▸ Verilen görev
Aşağıdaki kayıtlarda "collection date: 1979-05-20" ifadesini içeren satırdan "name author: J. Presl & C. Presl" ifadesini içeren satıra kadar her şeyi, bu iki satır da dahil, numaralı liste olarak yeniden yazın. Boş satırları listeye almayın.

▸ Veriler
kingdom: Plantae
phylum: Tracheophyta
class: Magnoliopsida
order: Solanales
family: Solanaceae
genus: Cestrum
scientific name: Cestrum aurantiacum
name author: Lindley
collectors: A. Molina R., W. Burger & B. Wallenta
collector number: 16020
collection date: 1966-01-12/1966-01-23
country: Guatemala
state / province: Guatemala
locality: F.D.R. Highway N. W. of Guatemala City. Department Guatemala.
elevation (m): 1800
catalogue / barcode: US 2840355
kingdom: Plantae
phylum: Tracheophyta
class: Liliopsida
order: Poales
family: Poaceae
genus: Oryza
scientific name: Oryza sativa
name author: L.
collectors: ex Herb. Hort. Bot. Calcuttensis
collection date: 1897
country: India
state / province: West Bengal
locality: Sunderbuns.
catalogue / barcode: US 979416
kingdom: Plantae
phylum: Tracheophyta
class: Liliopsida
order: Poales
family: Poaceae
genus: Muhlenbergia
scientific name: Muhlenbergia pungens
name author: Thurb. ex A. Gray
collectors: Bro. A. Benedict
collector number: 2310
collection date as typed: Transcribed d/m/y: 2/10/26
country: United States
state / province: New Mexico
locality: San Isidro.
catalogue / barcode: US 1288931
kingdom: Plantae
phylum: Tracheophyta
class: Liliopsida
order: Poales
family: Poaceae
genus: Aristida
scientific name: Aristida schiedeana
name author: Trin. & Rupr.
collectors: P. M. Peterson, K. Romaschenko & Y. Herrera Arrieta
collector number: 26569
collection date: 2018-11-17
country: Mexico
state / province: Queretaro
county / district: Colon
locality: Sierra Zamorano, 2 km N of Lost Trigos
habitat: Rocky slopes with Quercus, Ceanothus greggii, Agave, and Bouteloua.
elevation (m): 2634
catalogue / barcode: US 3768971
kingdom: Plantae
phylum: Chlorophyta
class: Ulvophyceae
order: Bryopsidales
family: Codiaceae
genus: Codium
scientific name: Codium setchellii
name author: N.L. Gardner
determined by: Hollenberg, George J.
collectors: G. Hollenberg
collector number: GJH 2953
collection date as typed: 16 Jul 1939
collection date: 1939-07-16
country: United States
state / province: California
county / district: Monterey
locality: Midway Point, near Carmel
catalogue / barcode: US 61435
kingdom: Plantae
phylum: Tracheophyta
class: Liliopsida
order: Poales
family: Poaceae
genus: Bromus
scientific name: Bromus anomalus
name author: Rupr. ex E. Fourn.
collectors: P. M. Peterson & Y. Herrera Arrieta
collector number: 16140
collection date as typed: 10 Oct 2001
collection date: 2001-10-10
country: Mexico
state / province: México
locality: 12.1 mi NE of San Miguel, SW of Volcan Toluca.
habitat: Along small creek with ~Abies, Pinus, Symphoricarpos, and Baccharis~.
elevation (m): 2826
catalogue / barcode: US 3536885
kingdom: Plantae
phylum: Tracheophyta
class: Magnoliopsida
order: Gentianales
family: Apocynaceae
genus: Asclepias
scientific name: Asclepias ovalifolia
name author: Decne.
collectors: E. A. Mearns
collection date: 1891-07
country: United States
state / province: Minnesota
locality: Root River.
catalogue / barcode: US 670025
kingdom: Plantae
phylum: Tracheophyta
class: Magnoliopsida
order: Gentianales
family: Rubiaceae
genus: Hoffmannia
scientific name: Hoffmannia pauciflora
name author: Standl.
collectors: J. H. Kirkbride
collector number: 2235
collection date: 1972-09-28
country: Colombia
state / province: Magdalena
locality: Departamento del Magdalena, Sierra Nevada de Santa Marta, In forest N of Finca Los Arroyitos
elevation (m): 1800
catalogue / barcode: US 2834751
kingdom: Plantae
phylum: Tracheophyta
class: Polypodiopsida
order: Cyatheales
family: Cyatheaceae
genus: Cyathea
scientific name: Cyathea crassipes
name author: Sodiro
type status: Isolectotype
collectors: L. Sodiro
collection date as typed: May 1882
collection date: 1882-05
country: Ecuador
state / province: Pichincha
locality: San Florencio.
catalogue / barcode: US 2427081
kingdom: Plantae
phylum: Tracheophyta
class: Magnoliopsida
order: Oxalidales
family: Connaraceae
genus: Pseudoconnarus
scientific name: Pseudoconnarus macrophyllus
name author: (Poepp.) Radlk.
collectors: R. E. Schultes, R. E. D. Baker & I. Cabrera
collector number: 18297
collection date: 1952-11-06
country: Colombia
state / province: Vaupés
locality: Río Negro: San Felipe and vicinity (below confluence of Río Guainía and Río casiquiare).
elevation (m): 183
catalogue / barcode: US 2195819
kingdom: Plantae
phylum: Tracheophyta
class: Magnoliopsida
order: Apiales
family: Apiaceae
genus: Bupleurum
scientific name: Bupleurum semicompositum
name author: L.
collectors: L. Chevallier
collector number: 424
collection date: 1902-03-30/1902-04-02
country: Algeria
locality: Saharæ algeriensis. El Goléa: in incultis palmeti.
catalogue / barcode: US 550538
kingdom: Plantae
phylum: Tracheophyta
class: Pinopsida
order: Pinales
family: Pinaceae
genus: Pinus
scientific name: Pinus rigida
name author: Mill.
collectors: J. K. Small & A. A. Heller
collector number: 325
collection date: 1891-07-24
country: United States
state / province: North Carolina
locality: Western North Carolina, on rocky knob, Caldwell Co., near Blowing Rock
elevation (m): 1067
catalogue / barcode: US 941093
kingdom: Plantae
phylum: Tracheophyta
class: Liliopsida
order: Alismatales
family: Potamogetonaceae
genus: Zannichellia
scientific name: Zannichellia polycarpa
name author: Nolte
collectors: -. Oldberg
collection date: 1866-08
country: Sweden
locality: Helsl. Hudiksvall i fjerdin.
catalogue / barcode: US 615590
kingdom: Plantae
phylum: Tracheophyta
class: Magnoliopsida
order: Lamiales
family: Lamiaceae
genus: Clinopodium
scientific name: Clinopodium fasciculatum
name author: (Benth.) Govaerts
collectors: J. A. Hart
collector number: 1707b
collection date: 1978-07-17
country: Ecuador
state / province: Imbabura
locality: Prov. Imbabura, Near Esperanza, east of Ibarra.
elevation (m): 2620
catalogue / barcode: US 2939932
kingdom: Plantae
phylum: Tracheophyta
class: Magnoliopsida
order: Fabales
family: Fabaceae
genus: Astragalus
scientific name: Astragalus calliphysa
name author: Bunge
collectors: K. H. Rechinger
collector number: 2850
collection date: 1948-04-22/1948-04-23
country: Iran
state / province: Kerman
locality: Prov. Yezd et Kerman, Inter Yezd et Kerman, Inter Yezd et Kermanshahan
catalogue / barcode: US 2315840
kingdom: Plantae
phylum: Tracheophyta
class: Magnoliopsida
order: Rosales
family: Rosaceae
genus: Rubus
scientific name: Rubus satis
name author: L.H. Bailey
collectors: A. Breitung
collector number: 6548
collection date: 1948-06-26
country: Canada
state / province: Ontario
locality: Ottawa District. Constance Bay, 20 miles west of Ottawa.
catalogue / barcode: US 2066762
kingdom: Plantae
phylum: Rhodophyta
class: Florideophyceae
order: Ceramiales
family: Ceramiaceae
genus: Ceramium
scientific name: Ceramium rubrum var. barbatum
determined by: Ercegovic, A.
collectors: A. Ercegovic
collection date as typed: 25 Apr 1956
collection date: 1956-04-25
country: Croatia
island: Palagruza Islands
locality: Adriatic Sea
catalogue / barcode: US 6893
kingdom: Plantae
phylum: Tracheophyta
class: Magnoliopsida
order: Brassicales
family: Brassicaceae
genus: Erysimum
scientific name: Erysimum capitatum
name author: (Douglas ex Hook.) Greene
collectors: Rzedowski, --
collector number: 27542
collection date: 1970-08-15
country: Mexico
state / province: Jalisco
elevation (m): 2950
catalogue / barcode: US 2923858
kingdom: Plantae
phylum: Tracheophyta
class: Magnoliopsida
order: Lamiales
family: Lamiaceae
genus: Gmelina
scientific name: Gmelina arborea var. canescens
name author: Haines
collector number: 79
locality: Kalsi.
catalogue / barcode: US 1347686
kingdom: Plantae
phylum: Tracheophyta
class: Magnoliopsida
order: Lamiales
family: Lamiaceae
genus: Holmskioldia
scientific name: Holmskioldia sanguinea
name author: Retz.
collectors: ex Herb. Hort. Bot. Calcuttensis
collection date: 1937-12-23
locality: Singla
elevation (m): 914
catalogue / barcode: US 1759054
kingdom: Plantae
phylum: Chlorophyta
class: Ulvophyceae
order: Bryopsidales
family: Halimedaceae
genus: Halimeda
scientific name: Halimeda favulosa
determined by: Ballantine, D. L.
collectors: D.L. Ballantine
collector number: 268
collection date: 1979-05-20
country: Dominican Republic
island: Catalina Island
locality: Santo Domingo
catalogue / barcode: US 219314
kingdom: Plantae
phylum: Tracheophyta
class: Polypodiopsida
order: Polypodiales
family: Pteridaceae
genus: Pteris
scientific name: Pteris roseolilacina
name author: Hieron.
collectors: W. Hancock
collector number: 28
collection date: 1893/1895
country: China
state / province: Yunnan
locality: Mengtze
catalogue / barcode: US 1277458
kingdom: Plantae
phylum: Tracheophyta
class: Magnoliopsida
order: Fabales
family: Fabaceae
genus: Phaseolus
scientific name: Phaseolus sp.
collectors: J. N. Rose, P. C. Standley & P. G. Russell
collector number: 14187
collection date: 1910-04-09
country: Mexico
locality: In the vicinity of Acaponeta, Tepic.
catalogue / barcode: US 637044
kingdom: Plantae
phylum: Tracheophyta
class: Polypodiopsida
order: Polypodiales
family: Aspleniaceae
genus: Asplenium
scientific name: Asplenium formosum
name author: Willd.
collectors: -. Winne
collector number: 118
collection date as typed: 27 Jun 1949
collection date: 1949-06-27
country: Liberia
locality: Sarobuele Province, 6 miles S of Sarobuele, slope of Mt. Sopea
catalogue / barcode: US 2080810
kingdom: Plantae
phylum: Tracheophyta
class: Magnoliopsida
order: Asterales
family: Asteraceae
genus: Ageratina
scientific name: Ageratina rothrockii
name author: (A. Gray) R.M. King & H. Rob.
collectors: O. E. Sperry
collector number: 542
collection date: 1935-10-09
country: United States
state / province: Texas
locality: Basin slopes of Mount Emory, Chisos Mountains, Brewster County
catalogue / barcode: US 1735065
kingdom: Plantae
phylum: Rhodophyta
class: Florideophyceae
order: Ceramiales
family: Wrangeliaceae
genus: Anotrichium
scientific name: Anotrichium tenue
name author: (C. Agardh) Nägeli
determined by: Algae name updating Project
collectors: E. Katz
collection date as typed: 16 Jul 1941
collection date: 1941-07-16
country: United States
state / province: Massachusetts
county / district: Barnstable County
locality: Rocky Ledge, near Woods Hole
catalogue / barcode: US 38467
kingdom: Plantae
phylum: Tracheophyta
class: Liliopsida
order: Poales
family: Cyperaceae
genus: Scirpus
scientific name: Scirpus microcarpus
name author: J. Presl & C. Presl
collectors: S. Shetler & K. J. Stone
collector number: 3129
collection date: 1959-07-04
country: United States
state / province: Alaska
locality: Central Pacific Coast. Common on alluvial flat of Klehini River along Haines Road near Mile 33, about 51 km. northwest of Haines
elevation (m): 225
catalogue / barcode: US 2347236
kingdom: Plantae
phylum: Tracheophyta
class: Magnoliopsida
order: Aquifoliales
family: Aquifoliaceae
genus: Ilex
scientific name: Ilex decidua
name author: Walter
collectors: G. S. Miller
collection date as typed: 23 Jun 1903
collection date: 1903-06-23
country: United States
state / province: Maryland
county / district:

▸ Görev sonucu
1. collection date: 1979-05-20
2. country: Dominican Republic
3. island: Catalina Island
4. locality: Santo Domingo
5. catalogue / barcode: US 219314
6. kingdom: Plantae
7. phylum: Tracheophyta
8. class: Polypodiopsida
9. order: Polypodiales
10. family: Pteridaceae
11. genus: Pteris
12. scientific name: Pteris roseolilacina
13. name author: Hieron.
14. collectors: W. Hancock
15. collector number: 28
16. collection date: 1893/1895
17. country: China
18. state / province: Yunnan
19. locality: Mengtze
20. catalogue / barcode: US 1277458
21. kingdom: Plantae
22. phylum: Tracheophyta
23. class: Magnoliopsida
24. order: Fabales
25. family: Fabaceae
26. genus: Phaseolus
27. scientific name: Phaseolus sp.
28. collectors: J. N. Rose, P. C. Standley & P. G. Russell
29. collector number: 14187
30. collection date: 1910-04-09
31. country: Mexico
32. locality: In the vicinity of Acaponeta, Tepic.
33. catalogue / barcode: US 637044
34. kingdom: Plantae
35. phylum: Tracheophyta
36. class: Polypodiopsida
37. order: Polypodiales
38. family: Aspleniaceae
39. genus: Asplenium
40. scientific name: Asplenium formosum
41. name author: Willd.
42. collectors: -. Winne
43. collector number: 118
44. collection date as typed: 27 Jun 1949
45. collection date: 1949-06-27
46. country: Liberia
47. locality: Sarobuele Province, 6 miles S of Sarobuele, slope of Mt. Sopea
48. catalogue / barcode: US 2080810
49. kingdom: Plantae
50. phylum: Tracheophyta
51. class: Magnoliopsida
52. order: Asterales
53. family: Asteraceae
54. genus: Ageratina
55. scientific name: Ageratina rothrockii
56. name author: (A. Gray) R.M. King & H. Rob.
57. collectors: O. E. Sperry
58. collector number: 542
59. collection date: 1935-10-09
60. country: United States
61. state / province: Texas
62. locality: Basin slopes of Mount Emory, Chisos Mountains, Brewster County
63. catalogue / barcode: US 1735065
64. kingdom: Plantae
65. phylum: Rhodophyta
66. class: Florideophyceae
67. order: Ceramiales
68. family: Wrangeliaceae
69. genus: Anotrichium
70. scientific name: Anotrichium tenue
71. name author: (C. Agardh) Nägeli
72. determined by: Algae name updating Project
73. collectors: E. Katz
74. collection date as typed: 16 Jul 1941
75. collection date: 1941-07-16
76. country: United States
77. state / province: Massachusetts
78. county / district: Barnstable County
79. locality: Rocky Ledge, near Woods Hole
80. catalogue / barcode: US 38467
81. kingdom: Plantae
82. phylum: Tracheophyta
83. class: Liliopsida
84. order: Poales
85. family: Cyperaceae
86. genus: Scirpus
87. scientific name: Scirpus microcarpus
88. name author: J. Presl & C. Presl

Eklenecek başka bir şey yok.